Free healthcare for all – all who can pay
The Turkish economy is periodically struck by balance-of-payments crises caused by the discrepancy between insufficient savings and a weak industrial base.
The ensuing current account gaps sooner or later get “corrected” through a destructive process which hits both supply and demand. As a new balance is established atop the ruins, the business cycle resets and we start all over again.
Today, we are at yet another threshold and at the mercy of “market forces” – financial stability depends on whether foreign capital inflows will continue at the needed pace. According to İş Investment forecasts, if the economy is lucky enough to receive $120.4 billion in foreign financing this year, it may post meager growth of just 1.7 percent. This is the dire result of an external financing-driven growth model.
The debate over whether the issue stems from “overspending” or “not saving enough” seems trivial, as both feed each other to form a typical vicious circle. One thing is clear: Turkey’s household savings rate, at 13 percent of GDP, is much lower than the rates seen in emerging market peers. The figure is over 20 percent in economies such as Hungary, Romania, Peru and Mexico, while it’s at or over 30 percent in Thailand, Indonesia and India. Furthermore, the trend is for the worse. The private savings rate started to decline in 2001 from an all-time high of 25 percent and has been falling since, according to Central Bank data.

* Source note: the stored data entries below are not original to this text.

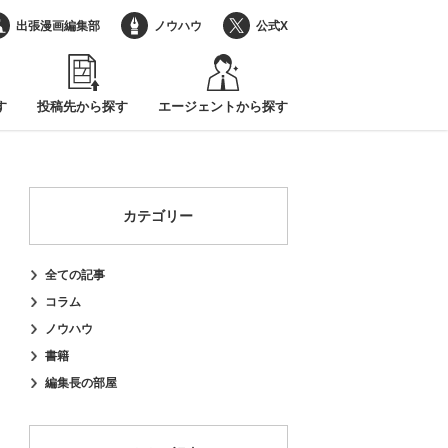
出張漫画編集部
ノウハウ
公式X
す
投稿先から探す
エージェントから探す
カテゴリー
全ての記事
コラム
ノウハウ
書籍
編集長の部屋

Despite the official rhetoric on how the government has boosted per capita income levels, there is a close link between low savings rates and poverty. If a household is impoverished, most of the income goes to basic consumption, resulting in minimal savings. The lack of a social safety net, resulting in poor healthcare and poor education, is a top contributor. As citizens struggle to handle most basic expenses, they inevitably fall behind in savings.
In this respect, the General Health Insurance (GSS) scheme, which came into effect Jan. 1, is a huge step backwards. Social security expert Ali Tezel noted in a recent interview that this scheme aims to “extract money” from sick citizens instead of preventing them becoming ill in the first place.
“As public clinics get shut down and family physicians take over, preventive healthcare will come to an end,” […] Family physicians receive money per patient [...] Thus, the system tells [them] not to prevent [illness] and let citizens fall sick.” The real aim is to end public healthcare as we know it by the end of this year, he claimed.
The first victims are those who owned “green cards” that provided free healthcare. With the help of the media, which focused on abusers instead of offering a balanced view, the scheme came to an abrupt end. Millions living in abject poverty have been left to their fate.
GSS stipulates that only those who earn “less than one third of the minimum wage” are free not to pay healthcare premiums. Those who earn “between one third of the minimum wage and the minimum wage” will have to pay 33 liras per month. We are talking about a monthly salary of $382 here: One who earns just one-third of that ($127) will be forced to pay $18 per month if one wishes to “enjoy” the “privilege” of free healthcare. When we talk of salaries higher than the minimum wage, the payment reaches 100 liras ($55). Furthermore, there are still “contributions” to be made under this “free” scheme.
As far as I can understand, we have a “social security net” here in which an individual earning $400 per month is forced to give a quarter of that to get free healthcare, which should have been a universal right by law. This looks like an insult to injury in a country which suffers from chronic inequality problems.